The study, titled 'Learning Impairments, Memory Deficits, and Neuropathology in Aged Tau Transgenic Mice Are Dependent on Leukotrienes Biosynthesis: Role of the cdk5 Kinase Pathway,' is published in Molecular Neurobiology.
Alzheimer's disease is associated with tau pathology (or tauopathy). Previous studies have unraveled that the leukotrienes pathway is upregulated in human tauopathy and manipulating the pathway influences the pathological phenotype of tau transgenic mice.

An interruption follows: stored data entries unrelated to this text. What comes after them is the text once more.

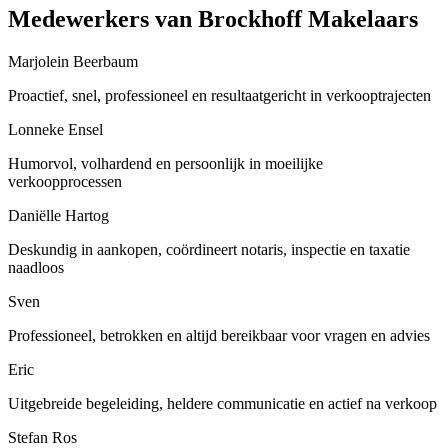
Medewerkers van Brockhoff Makelaars
Marjolein Beerbaum
Proactief, snel, professioneel en resultaatgericht in verkooptrajecten
Lonneke Ensel
Humorvol, volhardend en persoonlijk in moeilijke
verkoopprocessen
Daniëlle Hartog
Deskundig in aankopen, coördineert notaris, inspectie en taxatie
naadloos
Sven
Professioneel, betrokken en altijd bereikbaar voor vragen en advies
Eric
Uitgebreide begeleiding, heldere communicatie en actief na verkoop
Stefan Ros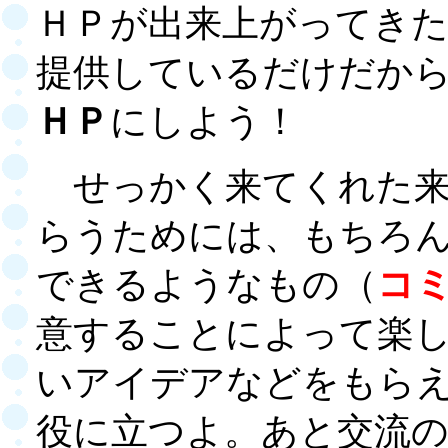
ＨＰが出来上がってき
提供しているだけだか
ＨＰ
にしよう！
せっかく来てくれた来
らうためには、もちろ
できるようなもの（
コ
意することによって楽
いアイデアなどをもら
役に立つよ。あと交流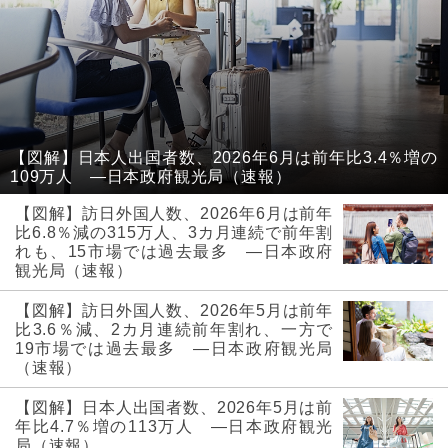
【図解】日本人出国者数、2026年6月は前年比3.4％増の
109万人 ―日本政府観光局（速報）
【図解】訪日外国人数、2026年6月は前年
比6.8％減の315万人、3カ月連続で前年割
れも、15市場では過去最多 ―日本政府
観光局（速報）
【図解】訪日外国人数、2026年5月は前年
比3.6％減、2カ月連続前年割れ、一方で
19市場では過去最多 ―日本政府観光局
（速報）
【図解】日本人出国者数、2026年5月は前
年比4.7％増の113万人 ―日本政府観光
局（速報）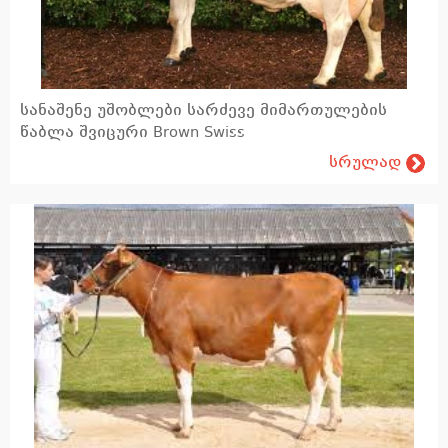
აგრონომია
კვება და საკვებწარმოება
ლაბორატორია
სანაშენე უშობლები სარძევე მიმართულების
წაბლა შვიცური Brown Swiss
რძისა და ხორცის გადამუშავება
სრულად
რძის გადამუშავება
ხორცის გადამუშავება (FIBOSA)
განათლება
სასწავლო ლიტერატურა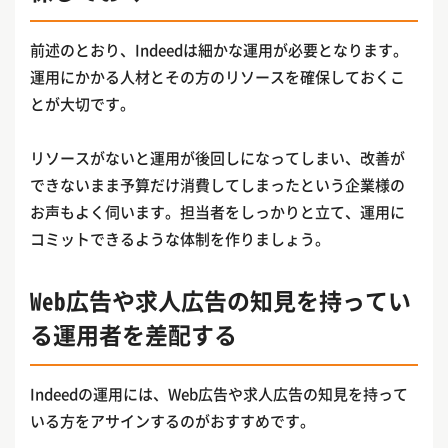
前述のとおり、Indeedは細かな運用が必要となります。
運用にかかる人材とその方のリソースを確保しておくこ
とが大切です。
リソースがないと運用が後回しになってしまい、改善が
できないまま予算だけ消費してしまったという企業様の
お声もよく伺います。担当者をしっかりと立て、運用に
コミットできるような体制を作りましょう。
Web広告や求人広告の知見を持ってい
る運用者を差配する
Indeedの運用には、Web広告や求人広告の知見を持って
いる方をアサインするのがおすすめです。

Leukotrienes, a group of pro-inflammatory molecules produced in leukocytes, have been shown to be often present in inflammatory tissues and to be generated by cells after an inflammatory stimulus. It has been long established that leukotrienes participate in the allergic reaction, and recent studies have suggested that they are also implicated in other disorders. Hence, blocking leukotriene action represents an approach to combating these disorders. One way to block leukotriene action is to use drugs to inhibit the enzyme 5-lipoxygenase that is required for the formation of leukotrienes. These drugs are known as leukotriene synthesis inhibitors, with zileuton as an example.
But, it remains unclear whether disrupting the biosynthesis of leukotrienes could have therapeutic effects after the pathological phenotype has fully developed.
To address this problem, three researchers from Temple University used aged tau transgenic mice. The mice were divided into two groups, one receiving zileuton and the other receiving vehicle. Results showed that zileuton-treated tau mice exhibited better memory and spatial learning compared with tau mice that had not received zileuton. In addition, zileuton-treated mice behaved in a similar fashion, in comparison to wild-type mice. Furthermore, zileuton treatment ameliorated synaptic integrity, neuroinflammation, and tau pathology.
According to senior author of the study Dr. Domenico Praticò, it's possible to intervene after disease is established and reverse tau-induced memory impairments. When the disease begins to develop, leukotrienes help protect neurons. But in the long term, leukotrienes cause damage.
To conclude, the study is the first to show that the leukotriene biosynthesis is functionally involved in the later stages of tauopathy. Thus, targeting the leukotriene biosynthesis may be a way to treat tauopathies such as Alzheimer's.